Page-level text extractions:

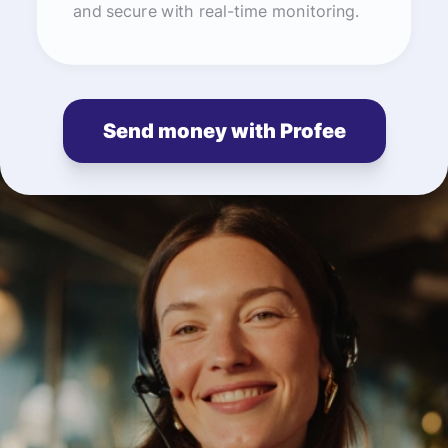
and secure with real-time monitoring.
Send money with Profee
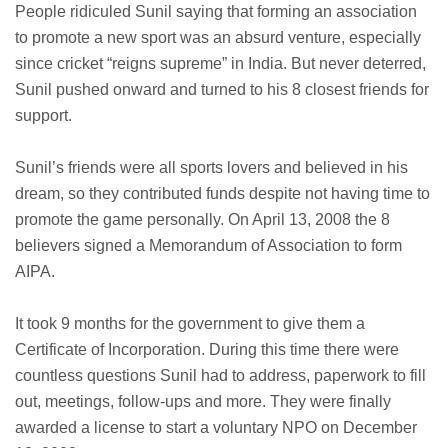
People ridiculed Sunil saying that forming an association
to promote a new sport was an absurd venture, especially
since cricket “reigns supreme” in India. But never deterred,
Sunil pushed onward and turned to his 8 closest friends for
support.
Sunil’s friends were all sports lovers and believed in his
dream, so they contributed funds despite not having time to
promote the game personally. On April 13, 2008 the 8
believers signed a Memorandum of Association to form
AIPA.
It took 9 months for the government to give them a
Certificate of Incorporation. During this time there were
countless questions Sunil had to address, paperwork to fill
out, meetings, follow-ups and more. They were finally
awarded a license to start a voluntary NPO on December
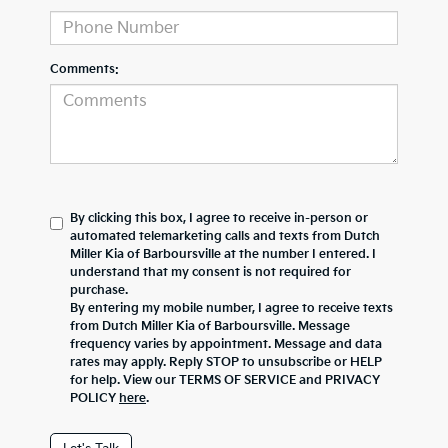
Comments:
By clicking this box, I agree to receive in-person or
automated telemarketing calls and texts from Dutch
Miller Kia of Barboursville at the number I entered. I
understand that my consent is not required for
purchase.
By entering my mobile number, I agree to receive texts
from Dutch Miller Kia of Barboursville. Message
frequency varies by appointment. Message and data
rates may apply. Reply STOP to unsubscribe or HELP
for help. View our TERMS OF SERVICE and PRIVACY
POLICY
here
.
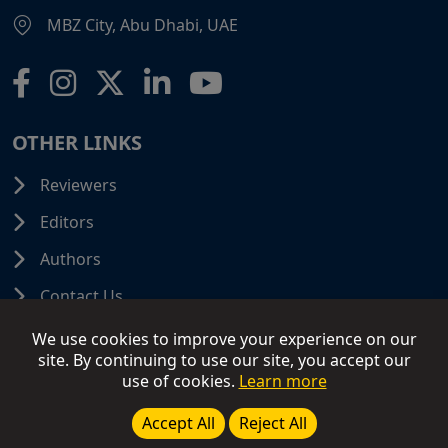
MBZ City, Abu Dhabi, UAE
OTHER LINKS
Reviewers
Editors
Authors
Contact Us
We use cookies to improve your experience on our
site. By continuing to use our site, you accept our
use of cookies.
Learn more
© 2026 SCIFINITI PUBLISHING. All Rights Reserved.
Disclaimer
Terms and Conditions
Terms of Use
Accept All
Reject All
Privacy Policy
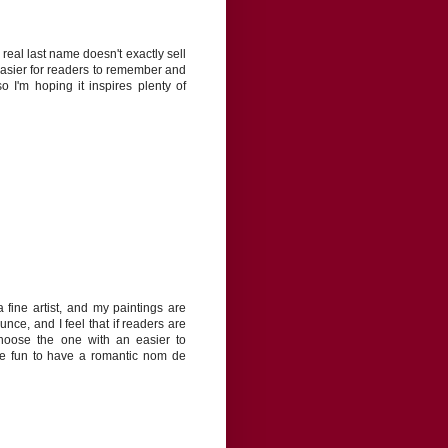
real last name doesn't exactly sell
easier for readers to remember and
o I'm hoping it inspires plenty of
fine artist, and my paintings are
nce, and I feel that if readers are
choose the one with an easier to
be fun to have a romantic nom de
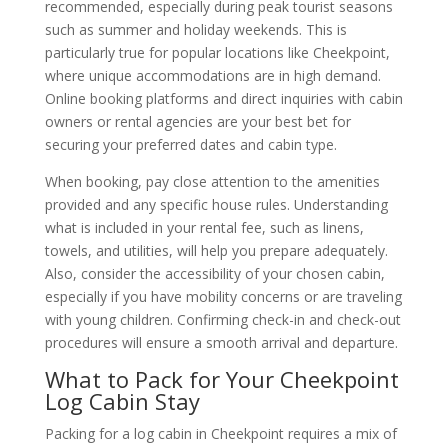
recommended, especially during peak tourist seasons
such as summer and holiday weekends. This is
particularly true for popular locations like Cheekpoint,
where unique accommodations are in high demand.
Online booking platforms and direct inquiries with cabin
owners or rental agencies are your best bet for
securing your preferred dates and cabin type.
When booking, pay close attention to the amenities
provided and any specific house rules. Understanding
what is included in your rental fee, such as linens,
towels, and utilities, will help you prepare adequately.
Also, consider the accessibility of your chosen cabin,
especially if you have mobility concerns or are traveling
with young children. Confirming check-in and check-out
procedures will ensure a smooth arrival and departure.
What to Pack for Your Cheekpoint
Log Cabin Stay
Packing for a log cabin in Cheekpoint requires a mix of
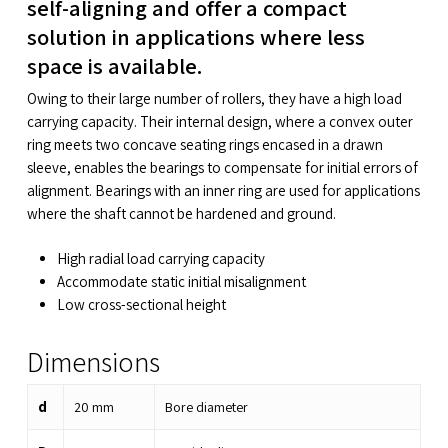
self-aligning and offer a compact
solution in applications where less
space is available.
Owing to their large number of rollers, they have a high load
carrying capacity. Their internal design, where a convex outer
ring meets two concave seating rings encased in a drawn
sleeve, enables the bearings to compensate for initial errors of
alignment. Bearings with an inner ring are used for applications
where the shaft cannot be hardened and ground.
High radial load carrying capacity
Accommodate static initial misalignment
Low cross-sectional height
Dimensions
d
20
mm
Bore diameter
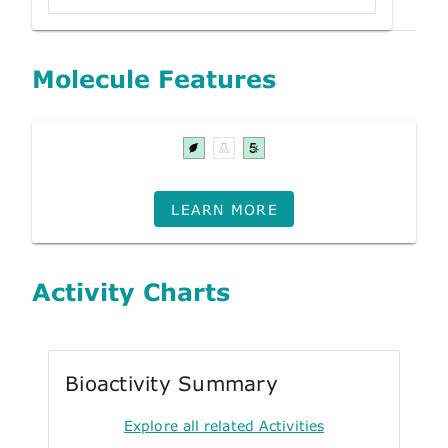
Molecule Features
LEARN MORE
Activity Charts
Bioactivity Summary
Explore all related Activities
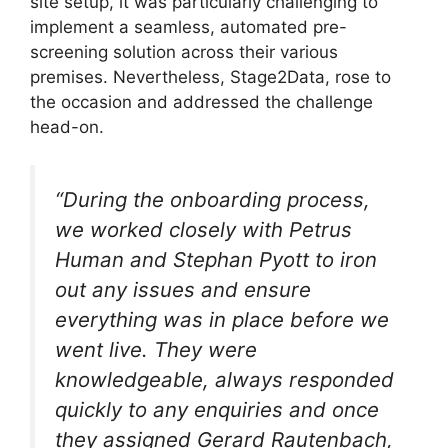
site setup, it was particularly challenging to
implement a seamless, automated pre-
screening solution across their various
premises. Nevertheless, Stage2Data, rose to
the occasion and addressed the challenge
head-on.
“During the onboarding process,
we worked closely with Petrus
Human and Stephan Pyott to iron
out any issues and ensure
everything was in place before we
went live. They were
knowledgeable, always responded
quickly to any enquiries and once
they assigned Gerard Rautenbach,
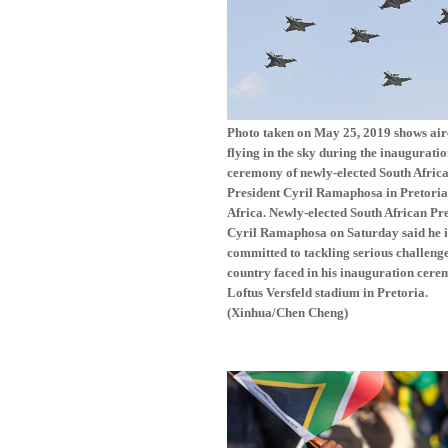
Photo taken on May 25, 2019 shows air
flying in the sky during the inaugurati
ceremony of newly-elected South Afric
President Cyril Ramaphosa in Pretoria
Africa. Newly-elected South African Pr
Cyril Ramaphosa on Saturday said he i
committed to tackling serious challenge
country faced in his inauguration cere
Loftus Versfeld stadium in Pretoria.
(Xinhua/Chen Cheng)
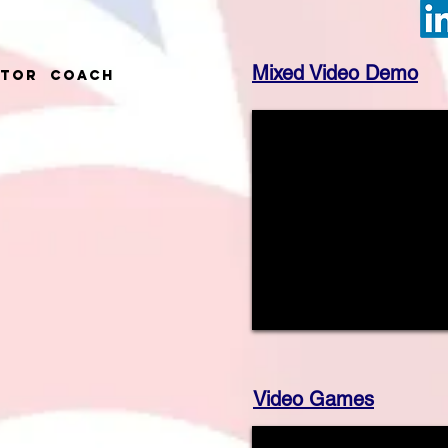
Mixed Video Demo
ctor Coach
Video Games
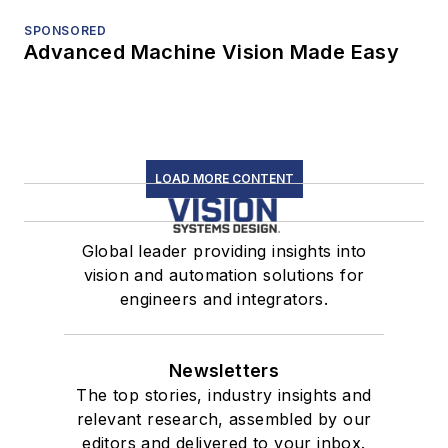
SPONSORED
Advanced Machine Vision Made Easy
LOAD MORE CONTENT
Global leader providing insights into
vision and automation solutions for
engineers and integrators.
Newsletters
The top stories, industry insights and
relevant research, assembled by our
editors and delivered to your inbox.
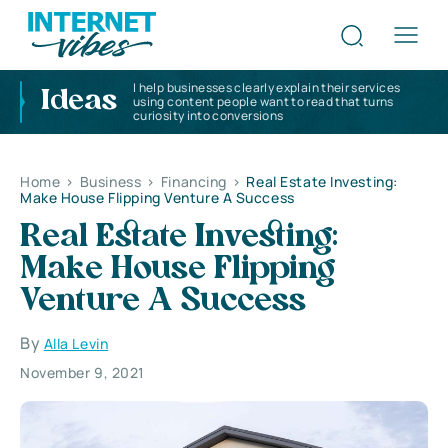
I help businesses clearly explain their services
Ideas
using content people want to read that turns
curiosity into conversions
Home
>
Business
>
Financing
>
Real Estate Investing:
Make House Flipping Venture A Success
Real Estate Investing:
Make House Flipping
Venture A Success
By
Alla Levin
November 9, 2021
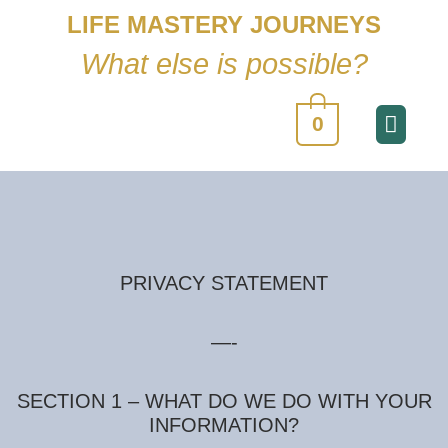
LIFE MASTERY JOURNEYS
What else is possible?
0
PRIVACY STATEMENT
—-
SECTION 1 – WHAT DO WE DO WITH YOUR
INFORMATION?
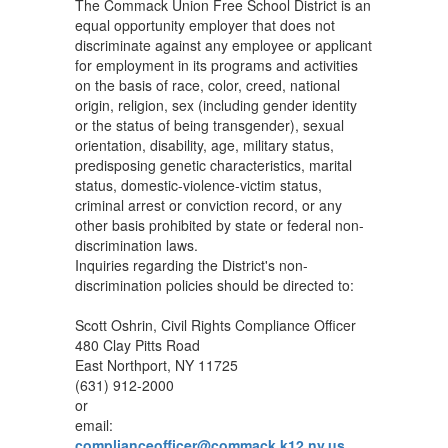
The Commack Union Free School District is an
equal opportunity employer that does not
discriminate against any employee or applicant
for employment in its programs and activities
on the basis of race, color, creed, national
origin, religion, sex (including gender identity
or the status of being transgender), sexual
orientation, disability, age, military status,
predisposing genetic characteristics, marital
status, domestic-violence-victim status,
criminal arrest or conviction record, or any
other basis prohibited by state or federal non-
discrimination laws.
Inquiries regarding the District's non-
discrimination policies should be directed to:
Scott Oshrin, Civil Rights Compliance Officer
480 Clay Pitts Road
East Northport, NY 11725
(631) 912-2000
or
email:
complianceofficer@commack.k12.ny.us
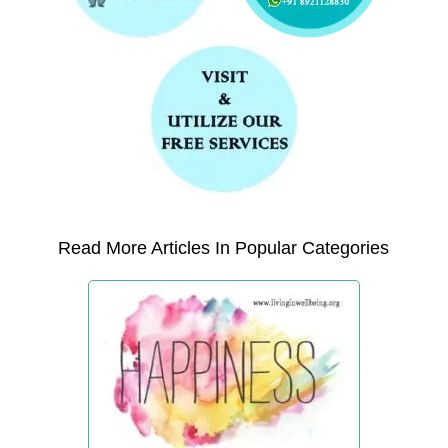
Read More Articles In Popular Categories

(Your assignment)
Reproduce every line of text in the rows above without changing anything, and omit the pictures from your answer.

(Result for this task)
and secure with real-time monitoring.
Send money with Profee
People ridiculed Sunil saying that forming an association
to promote a new sport was an absurd venture, especially
since cricket “reigns supreme” in India. But never deterred,
Sunil pushed onward and turned to his 8 closest friends for
support.
Sunil’s friends were all sports lovers and believed in his
dream, so they contributed funds despite not having time to
promote the game personally. On April 13, 2008 the 8
believers signed a Memorandum of Association to form
AIPA.
It took 9 months for the government to give them a
Certificate of Incorporation. During this time there were
countless questions Sunil had to address, paperwork to fill
out, meetings, follow-ups and more. They were finally
awarded a license to start a voluntary NPO on December
Comments:
By clicking this box, I agree to receive in-person or
automated telemarketing calls and texts from Dutch
Miller Kia of Barboursville at the number I entered. I
understand that my consent is not required for
purchase.
By entering my mobile number, I agree to receive texts
from Dutch Miller Kia of Barboursville. Message
frequency varies by appointment. Message and data
rates may apply. Reply STOP to unsubscribe or HELP
for help. View our TERMS OF SERVICE and PRIVACY
POLICY
here
.
MBZ City, Abu Dhabi, UAE
OTHER LINKS
Reviewers
Editors
Authors
Contact Us
We use cookies to improve your experience on our
site. By continuing to use our site, you accept our
use of cookies.
Learn more
© 2026 SCIFINITI PUBLISHING. All Rights Reserved.
Disclaimer
Terms and Conditions
Terms of Use
Accept All
Reject All
Privacy Policy
real last name doesn't exactly sell
easier for readers to remember and
o I'm hoping it inspires plenty of
fine artist, and my paintings are
nce, and I feel that if readers are
choose the one with an easier to
be fun to have a romantic nom de
recommended, especially during peak tourist seasons
such as summer and holiday weekends. This is
particularly true for popular locations like Cheekpoint,
where unique accommodations are in high demand.
Online booking platforms and direct inquiries with cabin
owners or rental agencies are your best bet for
securing your preferred dates and cabin type.
When booking, pay close attention to the amenities
provided and any specific house rules. Understanding
what is included in your rental fee, such as linens,
towels, and utilities, will help you prepare adequately.
Also, consider the accessibility of your chosen cabin,
especially if you have mobility concerns or are traveling
with young children. Confirming check-in and check-out
procedures will ensure a smooth arrival and departure.
What to Pack for Your Cheekpoint
Log Cabin Stay
Packing for a log cabin in Cheekpoint requires a mix of
self-aligning and offer a compact
solution in applications where less
space is available.
Owing to their large number of rollers, they have a high load
carrying capacity. Their internal design, where a convex outer
ring meets two concave seating rings encased in a drawn
sleeve, enables the bearings to compensate for initial errors of
alignment. Bearings with an inner ring are used for applications
where the shaft cannot be hardened and ground.
High radial load carrying capacity
Accommodate static initial misalignment
Low cross-sectional height
Dimensions
d
20
mm
Bore diameter
Molecule Features
LEARN MORE
Activity Charts
Bioactivity Summary
Explore all related Activities
site setup, it was particularly challenging to
implement a seamless, automated pre-
screening solution across their various
premises. Nevertheless, Stage2Data, rose to
the occasion and addressed the challenge
head-on.
“During the onboarding process,
we worked closely with Petrus
Human and Stephan Pyott to iron
out any issues and ensure
everything was in place before we
went live. They were
knowledgeable, always responded
quickly to any enquiries and once
they assigned Gerard Rautenbach,
Photo taken on May 25, 2019 shows air
flying in the sky during the inaugurati
ceremony of newly-elected South Afric
President Cyril Ramaphosa in Pretoria
Africa. Newly-elected South African Pr
Cyril Ramaphosa on Saturday said he i
committed to tackling serious challenge
country faced in his inauguration cere
Loftus Versfeld stadium in Pretoria.
(Xinhua/Chen Cheng)
Mixed Video Demo
ctor Coach
Video Games
SPONSORED
Advanced Machine Vision Made Easy
LOAD MORE CONTENT
Global leader providing insights into
vision and automation solutions for
engineers and integrators.
Newsletters
The top stories, industry insights and
relevant research, assembled by our
editors and delivered to your inbox.
I help businesses clearly explain their services
Ideas
using content people want to read that turns
curiosity into conversions
Home
>
Business
>
Financing
>
Real Estate Investing:
Make House Flipping Venture A Success
Real Estate Investing:
Make House Flipping
Venture A Success
By
Alla Levin
November 9, 2021
LIFE MASTERY JOURNEYS
What else is possible?
0
PRIVACY STATEMENT
—-
SECTION 1 – WHAT DO WE DO WITH YOUR
INFORMATION?
The Commack Union Free School District is an
equal opportunity employer that does not
discriminate against any employee or applicant
for employment in its programs and activities
on the basis of race, color, creed, national
origin, religion, sex (including gender identity
or the status of being transgender), sexual
orientation, disability, age, military status,
predisposing genetic characteristics, marital
status, domestic-violence-victim status,
criminal arrest or conviction record, or any
other basis prohibited by state or federal non-
discrimination laws.
Inquiries regarding the District's non-
discrimination policies should be directed to:
Scott Oshrin, Civil Rights Compliance Officer
480 Clay Pitts Road
East Northport, NY 11725
(631) 912-2000
or
email:
complianceofficer@commack.k12.ny.us
Read More Articles In Popular Categories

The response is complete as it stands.